Finally, governments are putting climate change over profit. Businesses that don’t react will pay a high price.

30 July 2021

Recently, Greenland suspended oil exploration, directly because of climate change. Greenland itself is probably rare on the agenda at C suite meetings, but there’s an imperative reason why this news should be making corporate waves.

Officials had seen potentially vast oil reserves as a way to help Greenlanders realise independence from Denmark; cutting the annual subsidy of 3.4 billion kroner ($540 million) the Danish territory receives.

And global warming meant retreating ice could uncover potential oil and mineral resources, which could dramatically change Greenland’s future.

But the government chose differently. “The future does not lie in oil. The future belongs to renewable energy, and in that respect we have much more to gain,” the Greenland government said in a statement. 

The vital point is that rejecting legacy oil over future alternatives is a sensible financial move. Laggards that still invest in oil will be firmly on the back foot for the green energy revolution. 

Much has been spoken about the energy transition. But now, global countries are finally putting their money where their mouth is on renewables. This has compelling repercussions for corporates worldwide.

Oil out

In December last year, Denmark also brought an immediate end to new oil and gas exploration in the Danish North Sea, as part of a plan to phase out fossil fuel extraction by 2050.

It’s not perfect; Denmark’s 55 existing oil and gas platforms, scattered across 20 oil and gas fields, will be allowed to continue extracting fossil fuels. But the milestone decision to end the hunt for new reserves in the aging basin will guarantee an end to Denmark’s fossil fuel production.

In Africa, partially because of Covid in addition to climate change, new licensing for fossil fuel exploration is also drying up, and projects are being postponed or cancelled in countries from Mozambique to Guinea Bissau, Reuters writes.

The pandemic-linked slowdown is raising awareness of the risks of relying so heavily on revenue from fossil fuels and other natural resources.

It isn’t just about individual government: ‘The oil world has seen many shocks over the years, but none has hit the industry with quite the ferocity we are witnessing today.

‘As markets, companies and entire economies reel from the effects of the global crisis caused by the coronavirus (COVID-19) pandemic, oil prices have crumbled. The impacts will be felt throughout oil’s global supply chains and ripple into other parts of the energy sector.’

IEA writes

The global picture is complex but the message is increasingly stark; corporates urgently need out of oil. And so does the planet.

A complex, but oil-free scenario

Right now, changes in oil markets are unpredictable as the pandemic remains. A sustained period of low oil prices would affect the prospects for clean energy transitions, easing some aspects of this transformation – such as the removal of fossil fuel consumption subsidies – while complicating others.

But the key for C suite agendas is this.

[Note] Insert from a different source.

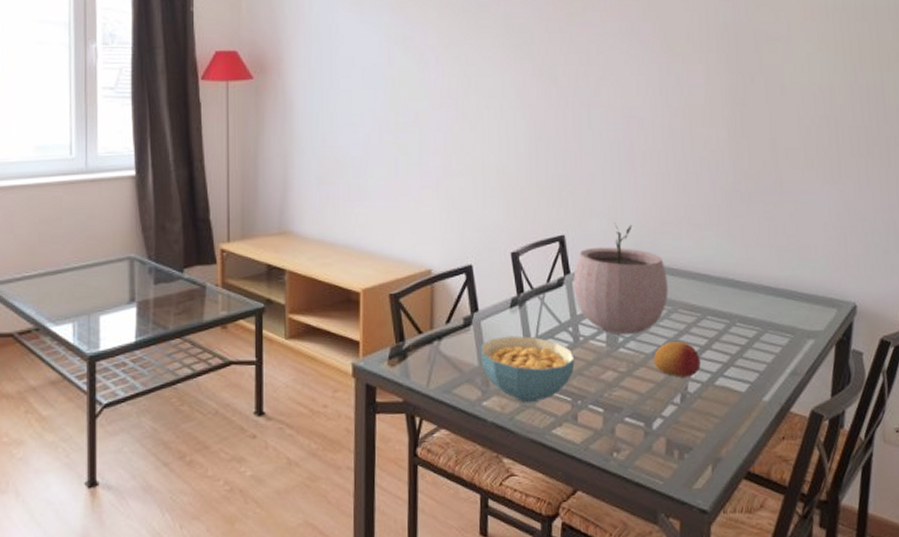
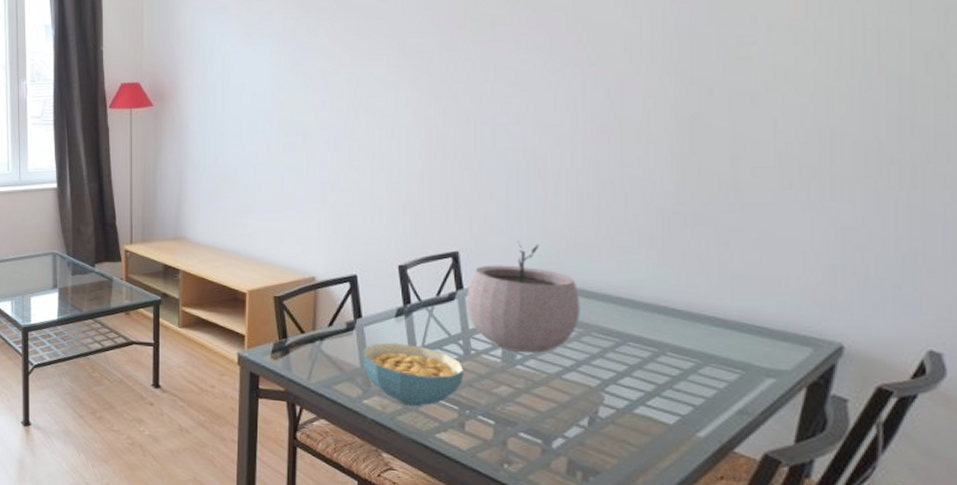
fruit: present [653,341,701,377] -> none [557,364,616,402]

Whether it’s down to Covid-enforced demand dwindling, governmental futurism, a combination of these or a growing realisation the oil dollar is no longer a safe investment, governments are turning off the demand tap for oil.

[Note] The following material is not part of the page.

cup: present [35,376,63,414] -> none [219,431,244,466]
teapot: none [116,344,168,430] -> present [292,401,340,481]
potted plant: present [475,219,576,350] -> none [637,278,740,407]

That directly controls business behaviours whether corporates like it or not. When enough governments gain pace, oil becomes uncompetitive as a resource or part of a supply chain and cost determinants will drive corporates seeking competitive performance towards renewables or suitable alternatives.

This is happening, right now. The only logical move is to get ahead of the endgame and force an early transition from oil no matter whether this causes short term commercial pain.

And of course, that analysis is based purely and solely on financial profit. When you bring in ESG, ethics, CSR, reputation and the human imperative to bequeath a liveable planet the corporate drivers grow even stronger.

Legacy companies like Shell are reintegrating their investment portfolios into new elements like Shell Energy, which offers bespoke cleaner energy options to businesses across the UK.

There’s more; one of the world’s seven fossil fuel supermajors British Petroleum, whose legacy dates back to the early days of the oil age announced, in essence, that the time had come to wind down its core business.

BP said that by 2030 it would be producing 30 to 40 per cent less oil and gas than it does now. It promised to end exploration for hydrocarbons in new countries and to increase tenfold its stake in “low-carbon investment.”

There does appear to be a genuine snowball effect growing, driven by the corporate oil giants and global governments who by pursuing net zero are in practice signing the end of the oil lease.

What happens next?

Any future is fraught with uncertainty. Then again, certainties remain; oil will run out. Climate change is here.

The simple choice facing global corporates is whether to hold out for as much profit as legacy solutions can offer, or risk greener investment now to win big when alternative energy and global policy punish those who hang in there for the legacy oil dollar.

For many C suites, this will be a challenging decision. For some, it will be evidence of a winning futurism. For others, no doubt, seeking to squeeze every last drip of profit from the final barrels of oil may be the last business decision they ever make.